After making the above calculation, McKibben notes:
Given this hard math, we need to view the fossil-fuel industry in a new light. It has become a rogue industry, reckless like no other force on earth. It is public enemy number one to the survival of our planetary civilization. “Lots of companies do rotten things in the course of their business – pay terrible wages, make people work in sweatshops – and we pressure them to change those practices,” says veteran anti-corporate leader Naomi Klein, ”but these numbers make clear that with the fossil-fuel industry, wrecking the planet is their business model. It's what they do.”
“According to the Carbon Tracker report, if Exxon burns its current reserves, it would use up more than seven percent of the available atmospheric space between us and the risk of two degrees. [Yet] in early March, Exxon CEO Rex Tillerson told Wall Street analysts that the company plans to spend $37 billion a year through 2016 (about $100 million a day) searching for yet more oil and gas. There's not a more reckless man on the planet than Tillerson.”
The most urgent threat we face today is not terrorism, not loss of jobs, not global jihad, not pandemics of rogue viruses, it’s the madness of a fossil fuel industry that continues to put all of its energy and resources into pushing fossil fuels instead of investing a great percentage of their profits and talents in developing sustainable alternatives to power the future. Fortunately, we already know that there are several things that could work (wind, solar, tidal, wave, and geothermal power for example). Unfortunately, the decision to implement their development is in the hands of politicians whose sole interest seems to be in getting reelected—a goal for which they will sell themselves to the highest bidder—often fossil fuel companies. It is time to focus our major attention on leaving fossil fuels in the ground. It is time for oil companies to stop their madness and to put sums like the $100 million a day they are planning to spend on drilling for yet more oil and gas, into commercializing renewable power sources.

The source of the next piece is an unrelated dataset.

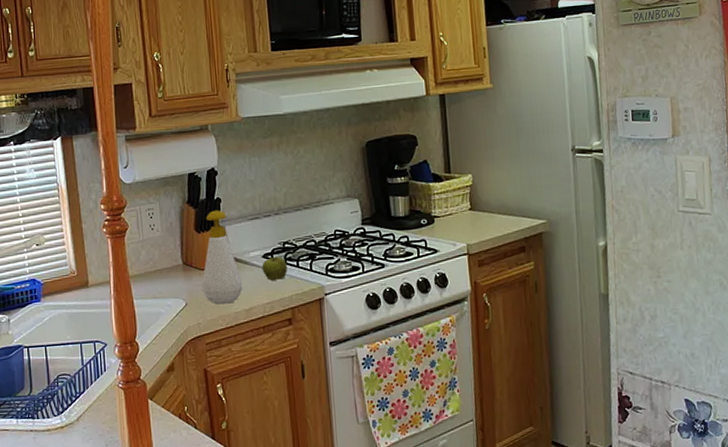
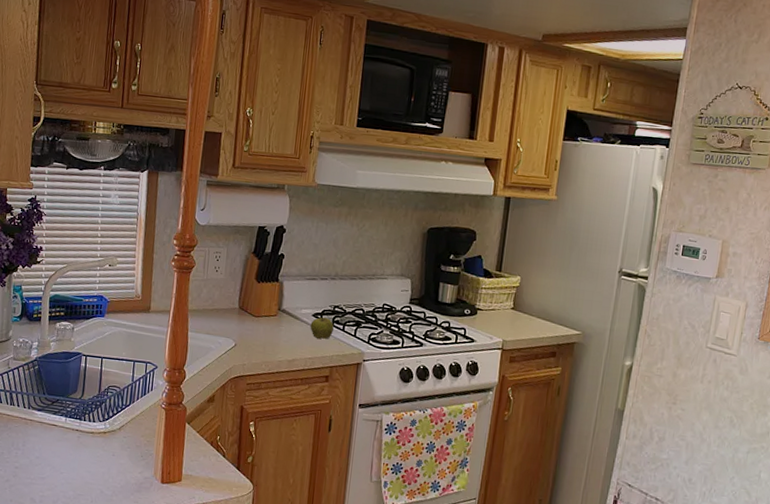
soap bottle: present [201,210,242,304] -> none [252,264,290,352]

The captains of the fossil fuel industries are ignoring a fantastic opportunity—the greatest the world has ever offered any corporate heads, by seizing it they could become actual superheroes, making Superman, Batman and Spider-Man look like layabouts. For they could actually save the world rather than destroying it. And best of all, by doing so—and here, oh my best beloved, is the real payoff…by doing so, they would not experience the hatred of mankind, but its adulation and all the while they would be making far more money for themselves.
Are you listening Rex Tillerson? You could actually save life on earth, get even richer, and make all of us, and generations to come, love you.